2. Une mise en oeuvre critiquable
Le rapport précité des inspections générales d'octobre 2006 conteste assez fortement le contenu de la politique d'éducation prioritaire, qui s'est « peu à peu éloignée du discours d'intention et des objectifs initiaux ».
En effet, les zonages ont été empilés sans cohérence (zones d'éducation prioritaires, zones sensibles, zones « violence ») et les critères de classement en ZEP ont été très hétérogènes selon les académies. Ainsi la proportion moyenne d'élèves issus de catégories socioprofessionnelles défavorisées dans les établissements relevant de l'éducation prioritaire était-elle comprise en 2004 entre 53 % à Rennes et 77 % à Lille. A la même date, dans l'académie de Versailles, le taux d'élèves issus de catégories socioprofessionnelles défavorisées variait de 31 % à 91 % dans les établissements situés dans les zones ou réseaux d'éducation prioritaires 146 ( * ) . En conséquence, les élèves étaient plus nombreux dans les écoles primaires classées en dehors de l'éducation prioritaire dans l'académie de Créteil (24 élèves en moyenne par classe) qu'ils ne le sont dans le reste de la France (23,5 élèves par classe).
Par ailleurs, le nombre d'établissements concernés à continûment augmenté à un point tel que 20 % d'élèves sont aujourd'hui inscrits en éducation prioritaire. Alors que l'objet d'un établissement situé en ZEP est d'en sortir, cette situation s'est donc le plus souvent pérennisée, du fait de l'inertie du classement administratif, mais aussi en raison de la stigmatisation de l'établissement scolaire. Ainsi, en dépit de son importance, l'hétérogénéité et le saupoudrage de l'investissement ont fortement nuit à son efficacité.
En outre, la très forte dépense de l'éducation prioritaire liée au surcroît de rémunération des personnels n'a eu aucun impact sur son attractivité et les académies qui concentrent des moyens importants dévolus à l'éducation prioritaire ont constitué, selon le rapport des inspections générales, les variables d'ajustement des mouvements nationaux.

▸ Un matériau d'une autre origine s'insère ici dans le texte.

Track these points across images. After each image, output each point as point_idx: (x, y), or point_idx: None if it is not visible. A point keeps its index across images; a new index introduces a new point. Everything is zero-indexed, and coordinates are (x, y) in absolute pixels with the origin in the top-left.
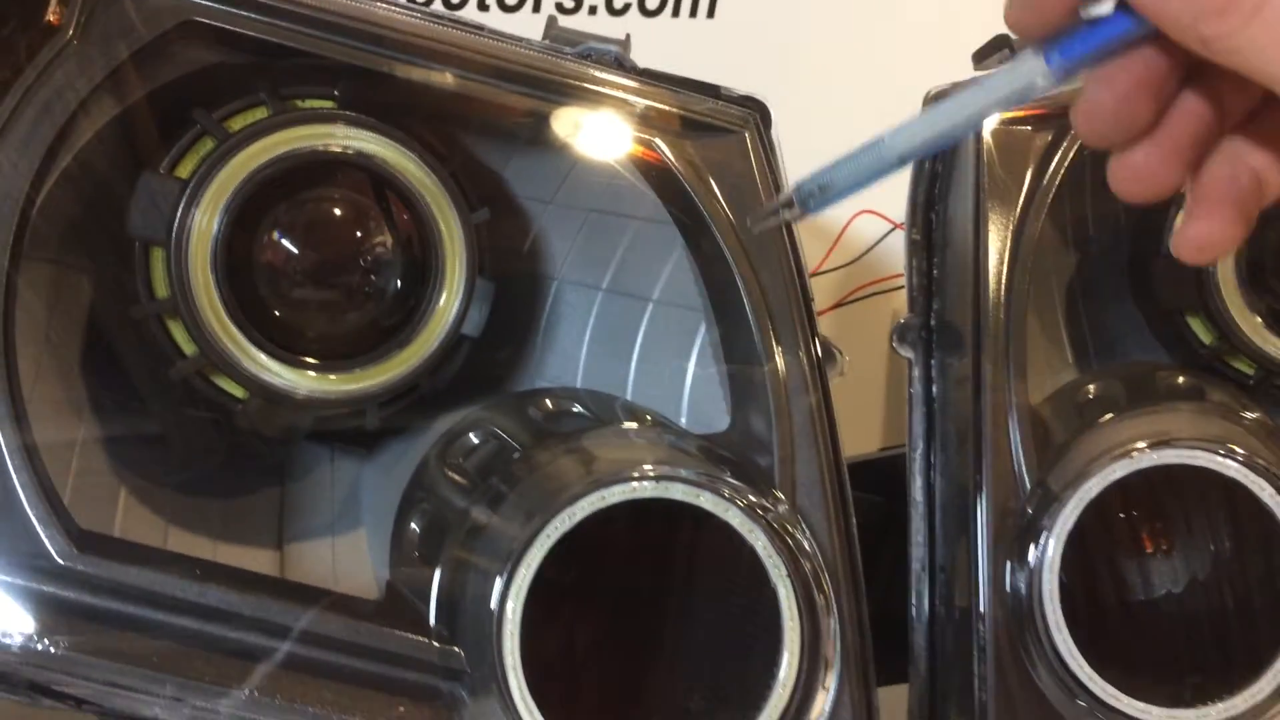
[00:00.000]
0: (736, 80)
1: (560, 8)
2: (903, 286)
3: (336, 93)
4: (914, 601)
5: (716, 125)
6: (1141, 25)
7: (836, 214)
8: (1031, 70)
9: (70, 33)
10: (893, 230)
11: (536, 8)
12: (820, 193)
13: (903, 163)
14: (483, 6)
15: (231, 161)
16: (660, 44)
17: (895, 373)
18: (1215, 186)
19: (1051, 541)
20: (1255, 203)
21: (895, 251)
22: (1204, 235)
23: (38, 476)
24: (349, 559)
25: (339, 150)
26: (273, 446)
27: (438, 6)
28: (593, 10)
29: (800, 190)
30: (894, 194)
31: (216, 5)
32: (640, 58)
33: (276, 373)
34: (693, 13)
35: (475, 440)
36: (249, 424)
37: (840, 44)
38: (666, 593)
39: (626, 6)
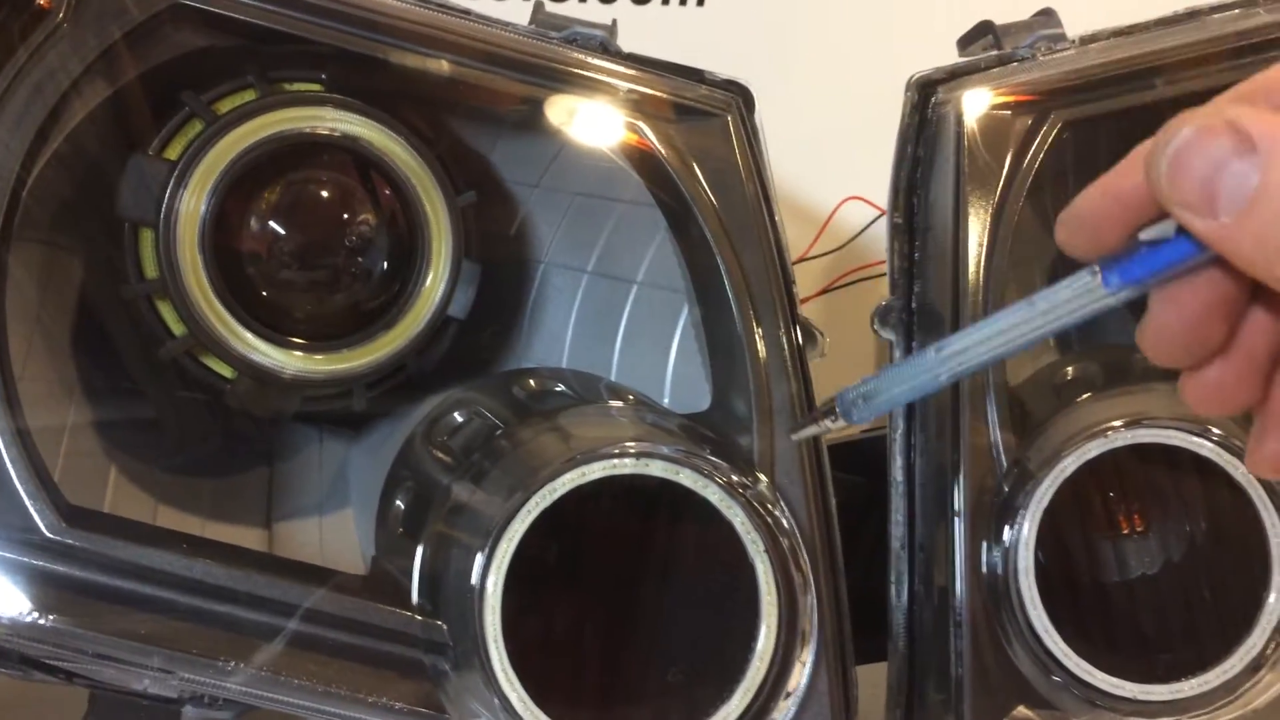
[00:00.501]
0: (725, 67)
1: None
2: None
3: (324, 76)
4: (893, 580)
5: (700, 109)
6: (1206, 251)
7: (823, 199)
8: (1089, 292)
9: (61, 15)
10: (880, 217)
11: None
12: (864, 402)
13: (952, 378)
14: None
15: (219, 143)
16: (650, 31)
17: (881, 358)
18: None
19: (1027, 520)
20: None
21: (882, 238)
22: None
23: (27, 453)
24: (336, 537)
25: (326, 133)
26: (261, 427)
27: None
28: None
29: (843, 399)
30: (882, 180)
31: None
32: (630, 44)
33: (264, 352)
34: (682, 0)
35: (459, 419)
36: (238, 404)
37: (828, 31)
38: (647, 568)
39: None
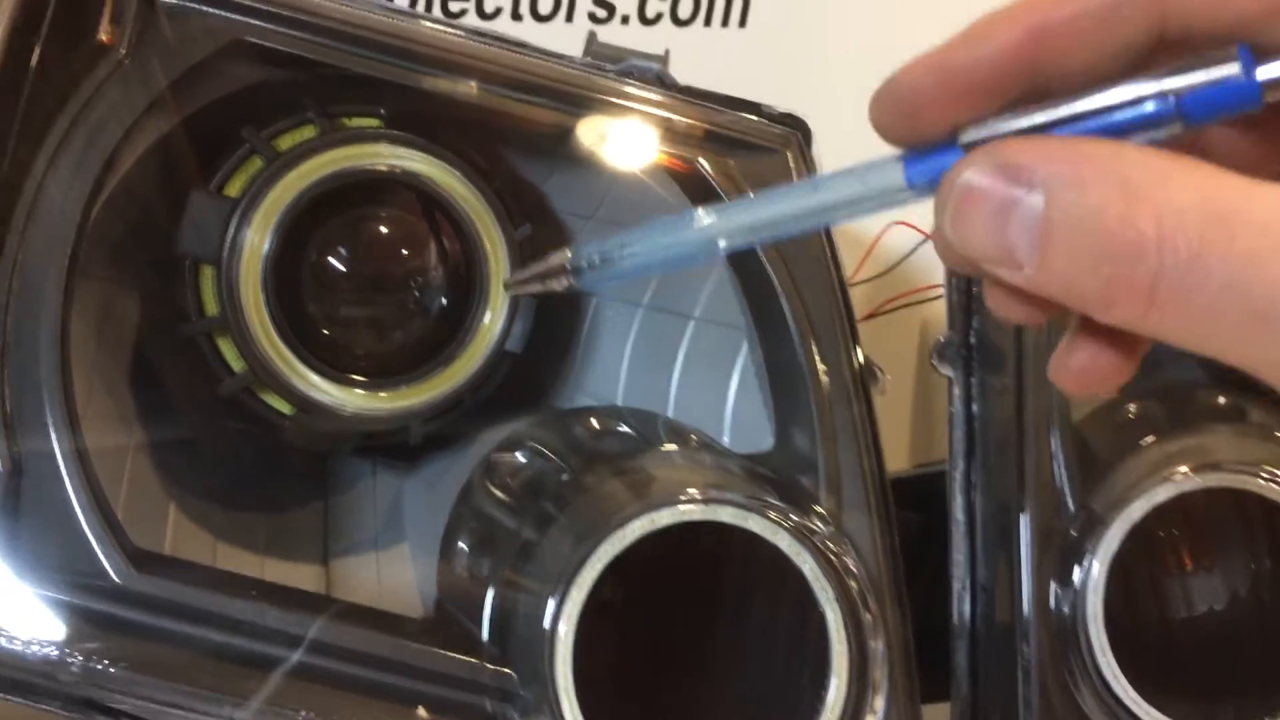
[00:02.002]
0: (768, 89)
1: (593, 17)
2: (932, 299)
3: (383, 111)
4: (955, 621)
5: (758, 144)
6: None
7: (870, 224)
8: (887, 179)
9: (122, 52)
10: (924, 241)
11: (570, 18)
12: (601, 264)
13: (711, 253)
14: (516, 16)
15: (282, 180)
16: (693, 53)
17: (922, 387)
18: None
19: (1096, 564)
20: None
21: (925, 263)
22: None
23: (95, 498)
24: (394, 573)
25: (386, 169)
26: (315, 461)
27: (472, 19)
28: (625, 20)
29: (577, 258)
30: (927, 205)
31: (266, 25)
32: (673, 67)
33: (325, 390)
34: (724, 22)
35: (522, 459)
36: (295, 440)
37: (872, 52)
38: (714, 614)
39: (659, 16)
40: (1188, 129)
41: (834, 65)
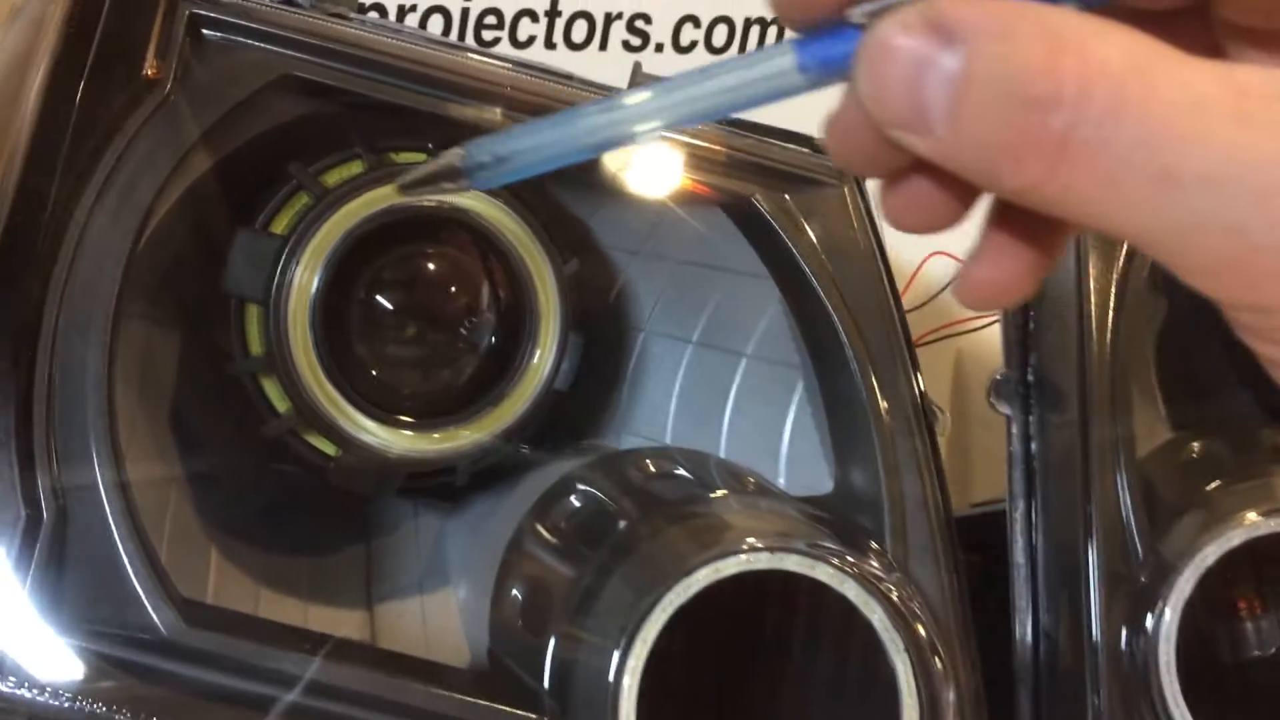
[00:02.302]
0: (804, 115)
1: (627, 45)
2: (970, 331)
3: (430, 145)
4: (1018, 666)
5: (814, 179)
6: None
7: (910, 255)
8: (782, 72)
9: (169, 87)
10: None
11: (604, 46)
12: (496, 164)
13: (604, 147)
14: (550, 45)
15: (331, 218)
16: None
17: (959, 420)
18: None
19: (1168, 610)
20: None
21: None
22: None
23: (143, 546)
24: (439, 618)
25: (435, 205)
26: (357, 503)
27: (505, 47)
28: (659, 48)
29: (470, 158)
30: (966, 235)
31: (315, 60)
32: None
33: (372, 432)
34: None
35: (575, 503)
36: (339, 482)
37: None
38: (781, 664)
39: (693, 44)
40: (1083, 5)
41: None
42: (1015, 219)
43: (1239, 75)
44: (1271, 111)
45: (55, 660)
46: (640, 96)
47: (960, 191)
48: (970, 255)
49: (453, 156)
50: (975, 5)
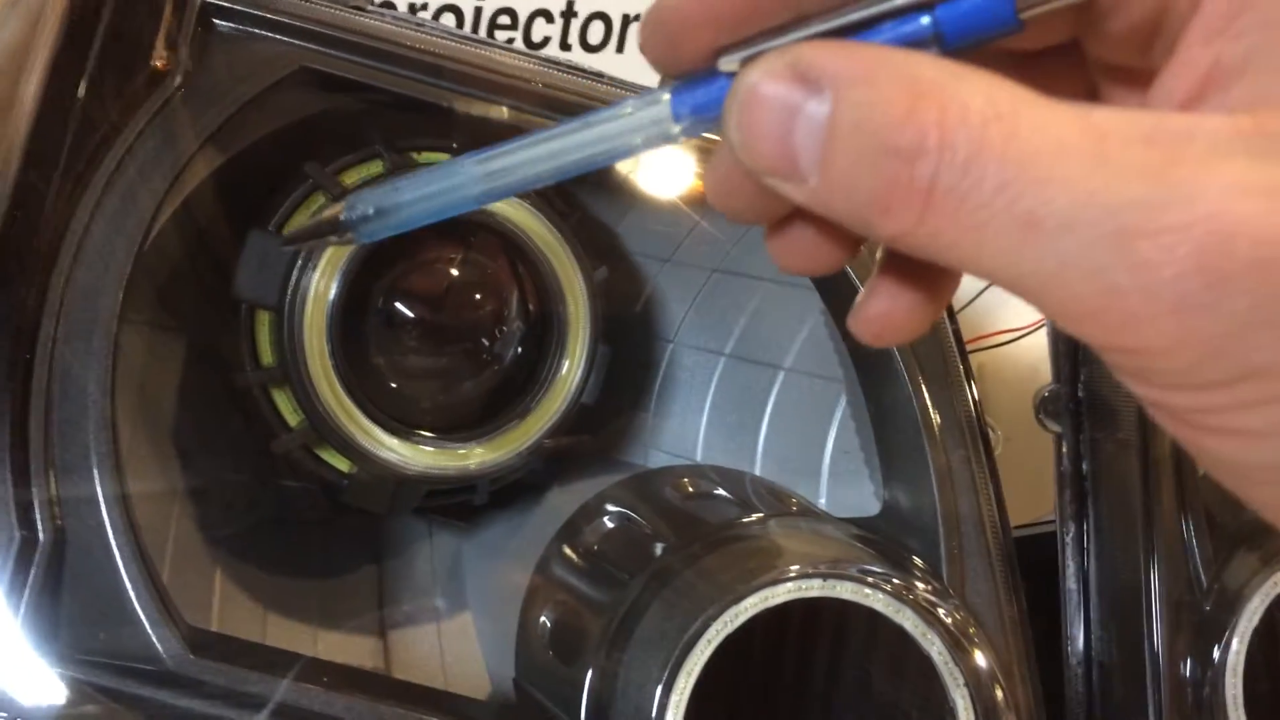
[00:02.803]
0: None
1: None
2: (999, 345)
3: (455, 145)
4: (1069, 695)
5: None
6: None
7: None
8: (656, 121)
9: (178, 80)
10: (988, 287)
11: (620, 48)
12: (378, 217)
13: (488, 198)
14: (565, 45)
15: None
16: None
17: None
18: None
19: (1235, 641)
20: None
21: (992, 307)
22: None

L'objectif de stabilité des équipes recherchées n'a pas été atteint, la proportion des jeunes enseignants affectés dans les ZEP restant très importante (34 % de moins de 30 ans contre 18 % hors éducation prioritaire).
Au final, les études évaluant l'incidence de la mise en place des ZEP sur la réussite scolaire indiquent ainsi que leur effet est sans doute significatif, quoique faible à l'école élémentaire et qu'il est très faible, voire pas significatif, au collège et au lycée .
Au collège, les résultats du panel 1995 des entrants en 6 e étudiés par M. Jean-Paul Caille en 2001 indiquent ainsi que les élèves scolarisés en ZEP réussissent moins bien que ceux qui n'ont jamais été scolarisés en ZEP, mais que cet écart peut être expliqué par les différences de caractéristiques familiales et de réussite à l'école primaire 147 ( * ) . Soulignant que les élèves qui restent tout le collège en ZEP atteignent un peu plus tôt la seconde générale à caractéristiques de départ identiques , l'auteur de l'étude nuance cependant ce constat en montrant que les lycéens issus de ZEP redoublent davantage que les autres au lycée et qu'au bout du compte, leurs chances, d'obtenir le baccalauréat sont ramenées à la moyenne des enfants en sixième 148 ( * ) .
La mission estime que la raison principale de cet échec est que le contenu de la politique d'éducation prioritaire a privilégié l'organisation et les personnels et non la mission de service public qu'est la réduction des inégalités scolaires. Comme le souligne le rapport des inspections générales précitées, les moyens ont davantage « servi à afficher des mesures gestionnaires quantitatives (taux d'encadrement et mesures indemnitaires) qu'à résoudre des difficultés repérées ». La mission estime en fait que la véritable faiblesse de la politique des ZEP est qu'elle ne responsabilise pas les établissements dans leur mission sociale, laquelle n'est en outre pas suffisamment affirmée. Cette mission sociale n'a au demeurant pas vocation à être menée dans les seules ZEP mais bien dans l'ensemble des établissements scolaires, dans lesquels des enfants sont en difficulté.
On notera néanmoins que des efforts récents très intéressants ont été faits pour adapter les dispositifs ZEP aux impératifs d'efficacité de la dépense publique et d'amélioration de l'égalité des chances.
* 146 Note de la Cour des comptes sur la politique d'éducation prioritaire, 2005.
* 147 Jean-Paul Caille, Les collégiens de ZEP à la fin des années quatre-vingt-dix : caractéristiques des élèves et impact de la scolarisation en ZEP sur la réussite, Éducation et Formations, n° 61, octobre-décembre 2001.
* 148 Selon le rapport du CERC de 2004.